[Dataset entries]
# # # # #

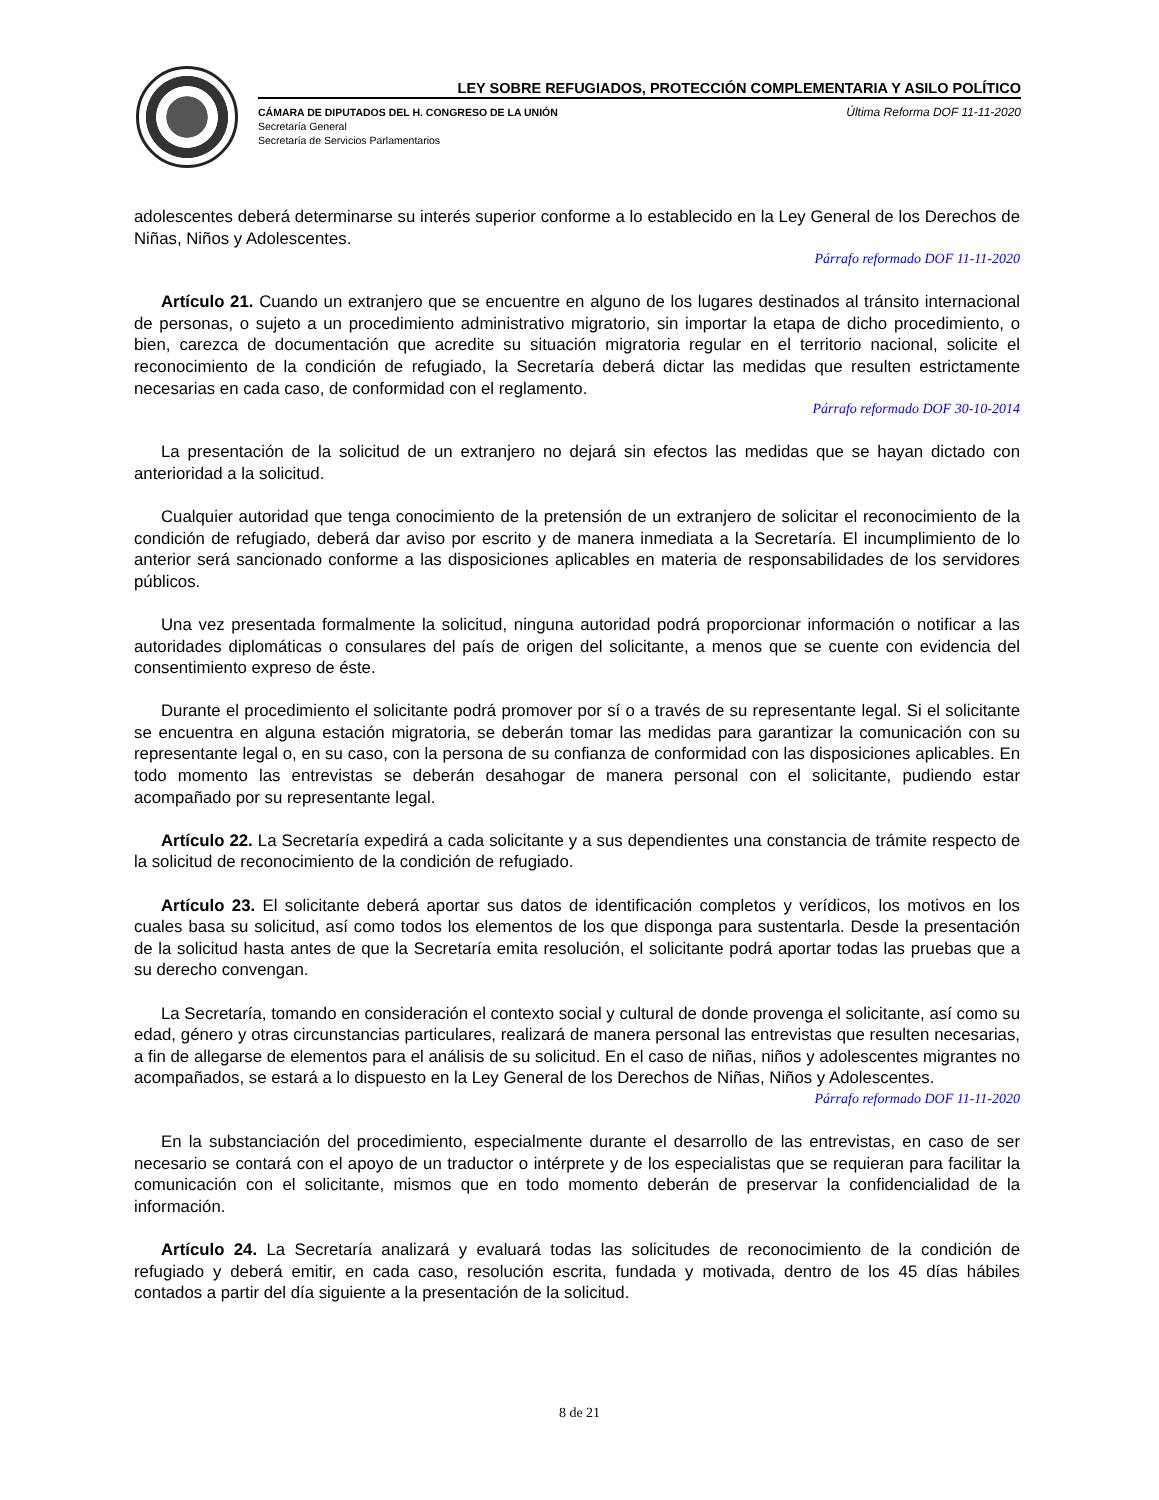LEY SOBRE REFUGIADOS, PROTECCIÓN COMPLEMENTARIA Y ASILO POLÍTICO
CÁMARA DE DIPUTADOS DEL H. CONGRESO DE LA UNIÓN
Secretaría General
Secretaría de Servicios Parlamentarios
Última Reforma DOF 11-11-2020
adolescentes deberá determinarse su interés superior conforme a lo establecido en la Ley General de los Derechos de Niñas, Niños y Adolescentes.
Párrafo reformado DOF 11-11-2020
Artículo 21. Cuando un extranjero que se encuentre en alguno de los lugares destinados al tránsito internacional de personas, o sujeto a un procedimiento administrativo migratorio, sin importar la etapa de dicho procedimiento, o bien, carezca de documentación que acredite su situación migratoria regular en el territorio nacional, solicite el reconocimiento de la condición de refugiado, la Secretaría deberá dictar las medidas que resulten estrictamente necesarias en cada caso, de conformidad con el reglamento.
Párrafo reformado DOF 30-10-2014
La presentación de la solicitud de un extranjero no dejará sin efectos las medidas que se hayan dictado con anterioridad a la solicitud.
Cualquier autoridad que tenga conocimiento de la pretensión de un extranjero de solicitar el reconocimiento de la condición de refugiado, deberá dar aviso por escrito y de manera inmediata a la Secretaría. El incumplimiento de lo anterior será sancionado conforme a las disposiciones aplicables en materia de responsabilidades de los servidores públicos.
Una vez presentada formalmente la solicitud, ninguna autoridad podrá proporcionar información o notificar a las autoridades diplomáticas o consulares del país de origen del solicitante, a menos que se cuente con evidencia del consentimiento expreso de éste.
Durante el procedimiento el solicitante podrá promover por sí o a través de su representante legal. Si el solicitante se encuentra en alguna estación migratoria, se deberán tomar las medidas para garantizar la comunicación con su representante legal o, en su caso, con la persona de su confianza de conformidad con las disposiciones aplicables. En todo momento las entrevistas se deberán desahogar de manera personal con el solicitante, pudiendo estar acompañado por su representante legal.
Artículo 22. La Secretaría expedirá a cada solicitante y a sus dependientes una constancia de trámite respecto de la solicitud de reconocimiento de la condición de refugiado.
Artículo 23. El solicitante deberá aportar sus datos de identificación completos y verídicos, los motivos en los cuales basa su solicitud, así como todos los elementos de los que disponga para sustentarla. Desde la presentación de la solicitud hasta antes de que la Secretaría emita resolución, el solicitante podrá aportar todas las pruebas que a su derecho convengan.
La Secretaría, tomando en consideración el contexto social y cultural de donde provenga el solicitante, así como su edad, género y otras circunstancias particulares, realizará de manera personal las entrevistas que resulten necesarias, a fin de allegarse de elementos para el análisis de su solicitud. En el caso de niñas, niños y adolescentes migrantes no acompañados, se estará a lo dispuesto en la Ley General de los Derechos de Niñas, Niños y Adolescentes.
Párrafo reformado DOF 11-11-2020
En la substanciación del procedimiento, especialmente durante el desarrollo de las entrevistas, en caso de ser necesario se contará con el apoyo de un traductor o intérprete y de los especialistas que se requieran para facilitar la comunicación con el solicitante, mismos que en todo momento deberán de preservar la confidencialidad de la información.
Artículo 24. La Secretaría analizará y evaluará todas las solicitudes de reconocimiento de la condición de refugiado y deberá emitir, en cada caso, resolución escrita, fundada y motivada, dentro de los 45 días hábiles contados a partir del día siguiente a la presentación de la solicitud.
8 de 21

# # # # #

▶ _PROBLEM DETAILS_: Write out exactly the final stretch of the records: the line containing "Artículo 24. La" and every line after it, through the last, and nothing else.

▶ _REPLY_:
Artículo 24. La Secretaría analizará y evaluará todas las solicitudes de reconocimiento de la condición de refugiado y deberá emitir, en cada caso, resolución escrita, fundada y motivada, dentro de los 45 días hábiles contados a partir del día siguiente a la presentación de la solicitud.
8 de 21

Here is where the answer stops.